Jackie, cento minuti di dolore
Jackie racconta i momenti e i giorni immediatamente successivi all'omicidio di John Fitzgerald Kennedy attraverso gli occhi, i desideri, i ricordi ma soprattutto la sofferenza della sua vedova. Lo fa abbracciando i punti fermi della Hollywood che racconta storie vere, per il modo in cui, come da tradizione, cerca di rimanere fedele all'essenza, alle emozioni, ma romanza i fatti, a cominciare dal giornalista con cui Jackie si confronta nel raccontare: fittizio, ma basato su gente realmente esistita. Non è però un film banale e inquadrato senza vie di fuga all'interno di una struttura standardizzata, anzi, Pablo Larrain, al suo esordio hollywoodiano, ha realizzato magari il proprio film meno personale, ma ci ha comunque infilato una forza, una personalità e una capacità di sfuggire ai cliché del genere che davvero non ci si aspetta in questo genere di film.
Tolto un singolo momento in cui non era davvero possibile fare altrimenti, la macchina da presa rimane costantemente, inesorabilmente, crudelmente agganciata a Natalie Portman e alla sua interpretazione fenomenale, strizzata a metà fra l'imitazione quasi inquietante e il desiderio di infondere comunque nel ruolo una personalità propria. Da lì nasce un racconto fortissimo sull'elaborazione del dolore, sull'evoluzione straziante che passa dallo shock iniziale al contenimento spaesato, dall'improvviso, esplosivo lasciarsi andare alla successiva voglia e forza necessarie per riprendersi e trovare un nuovo punto di partenza. È solo una delle tracce narrative che compongono il film ed è forse quella più tradizionale e facile, ma Larrain la racconta con un lavoro fantastico sulla protagonista, aggrappandosi al suo volto e accompagnandone gli stati d'animo mano a mano che, con l'incedere del film, si allontana sempre più da lei, come se fossero il dolore, l'ansia e l'insicurezza a guidarne la macchina da presa.

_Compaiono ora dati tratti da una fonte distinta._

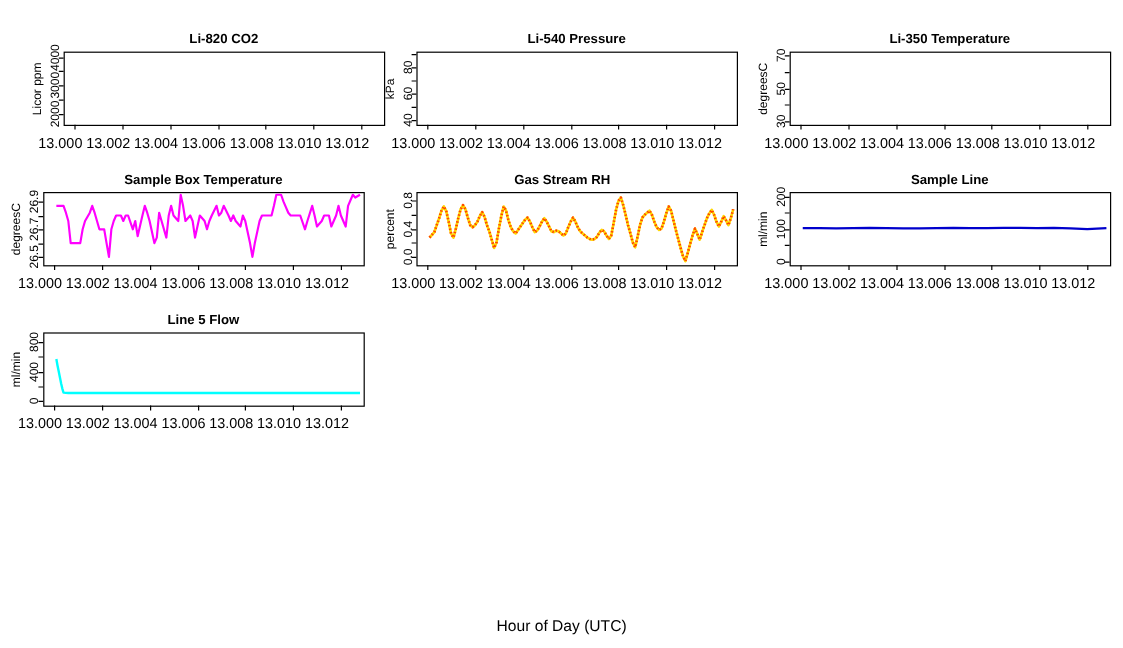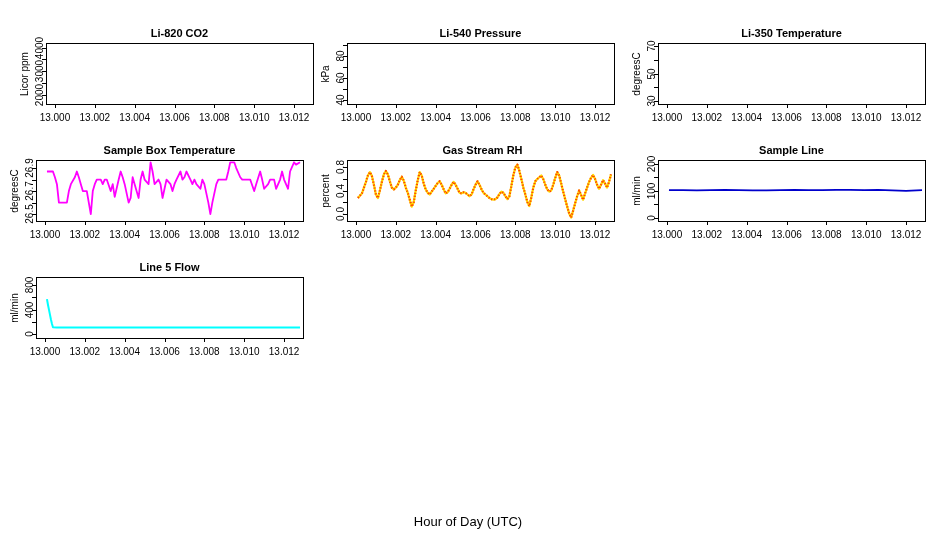--- a/index.html
+++ b/index.html
@@ -61,33 +61,32 @@
   .ylab {
     position: absolute;
     font-size: 10px;
     color: #000;
     white-space: nowrap;
     transform-origin: 0 0;
     transform: rotate(-90deg);
   }
   .xtick-lab {
     position: absolute;
-    font-size: 10px;
+    font-size: 12px;
     color: #000;
     white-space: nowrap;
-    text-align: center;
   }
 </style>
 </head>
 <body>
 
 <div id="figure">
 
 
-  <div class="panel" id="panel-0" style="left: 10px; top: 27px; width: 312px; height: 117px;">
+  <div class="panel" id="panel-0" style="left: 17px; top: 27px; width: 312px; height: 117px;">
       <div class="panel-title" style="top: 0px; left: 36px; width: 267px;">Li-820 CO2</div>
       <svg class="plot-svg" width="312" height="117">
         <rect x="36.5" y="16.5" width="267" height="61" fill="none" stroke="#000" stroke-width="1"></rect>
         <line x1="45.5" x2="45.5" y1="77" y2="81" stroke="#000" stroke-width="1"></line>
         <line x1="85.5" x2="85.5" y1="77" y2="81" stroke="#000" stroke-width="1"></line>
         <line x1="125.5" x2="125.5" y1="77" y2="81" stroke="#000" stroke-width="1"></line>
         <line x1="165.5" x2="165.5" y1="77" y2="81" stroke="#000" stroke-width="1"></line>
         <line x1="204.5" x2="204.5" y1="77" y2="81" stroke="#000" stroke-width="1"></line>
         <line x1="244.5" x2="244.5" y1="77" y2="81" stroke="#000" stroke-width="1"></line>
         <line x1="284.5" x2="284.5" y1="77" y2="81" stroke="#000" stroke-width="1"></line>
@@ -192,21 +191,21 @@
       <div class="ylab" style="left: 24px; top: 24.0566px; transform: rotate(-90deg) translate(-50%, 0px);">26.9</div>
       <div class="xtick-lab" style="left: 14.9664px; width: 60px; top: 85px;">13.000</div>
       <div class="xtick-lab" style="left: 54.8172px; width: 60px; top: 85px;">13.002</div>
       <div class="xtick-lab" style="left: 94.6679px; width: 60px; top: 85px;">13.004</div>
       <div class="xtick-lab" style="left: 134.519px; width: 60px; top: 85px;">13.006</div>
       <div class="xtick-lab" style="left: 174.369px; width: 60px; top: 85px;">13.008</div>
       <div class="xtick-lab" style="left: 214.22px; width: 60px; top: 85px;">13.010</div>
       <div class="xtick-lab" style="left: 254.071px; width: 60px; top: 85px;">13.012</div>
     </div>
   <div class="panel" id="panel-4" style="left: 311px; top: 144px; width: 312px; height: 117px;">
-      <div class="panel-title" style="top: 0px; left: 38px; width: 267px; text-align: center;">Gas Stream RH</div>
+      <div class="panel-title" style="top: 0px; left: 24px; width: 267px; text-align: center;">Gas Stream RH</div>
       <svg class="plot-svg" width="312" height="117">
         <rect x="36.5" y="16.5" width="267" height="61" fill="none" stroke="#000" stroke-width="1"></rect>
         <line x1="45.5" x2="45.5" y1="77" y2="81" stroke="#000" stroke-width="1"></line>
         <line x1="85.5" x2="85.5" y1="77" y2="81" stroke="#000" stroke-width="1"></line>
         <line x1="125.5" x2="125.5" y1="77" y2="81" stroke="#000" stroke-width="1"></line>
         <line x1="165.5" x2="165.5" y1="77" y2="81" stroke="#000" stroke-width="1"></line>
         <line x1="204.5" x2="204.5" y1="77" y2="81" stroke="#000" stroke-width="1"></line>
         <line x1="244.5" x2="244.5" y1="77" y2="81" stroke="#000" stroke-width="1"></line>
         <line x1="284.5" x2="284.5" y1="77" y2="81" stroke="#000" stroke-width="1"></line>
         <line x1="36" x2="32" y1="70.5" y2="70.5" stroke="#000" stroke-width="1"></line>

Già solo la maniera in cui il film riesce ad affrontare un racconto del genere senza scivolare nel cliché, nel patetismo, nella lacrima furba e facile, sarebbe un gran risultato. C'è però anche il bel racconto sulla fine di un'era, sull'opulenza che svanisce, sul desiderio di preservare il passato, che diventa in fondo anche discorso metacinematografico per il modo in cui Larrain si diverte a mescolare materiale d'archivio e girato in cui riproduce quello stesso materiale. Ma rimane sempre tutto centrato sulla figura di Jackie Kennedy, raccontata nei suoi (romanzati) ricordi personali non solo attraverso il filtro del lutto, ma anche nella propria natura di figura iconica e nelle azioni che portò avanti durante e subito dopo la vita alla Casa Bianca, in ciò che seppe rappresentare per il popolo americano.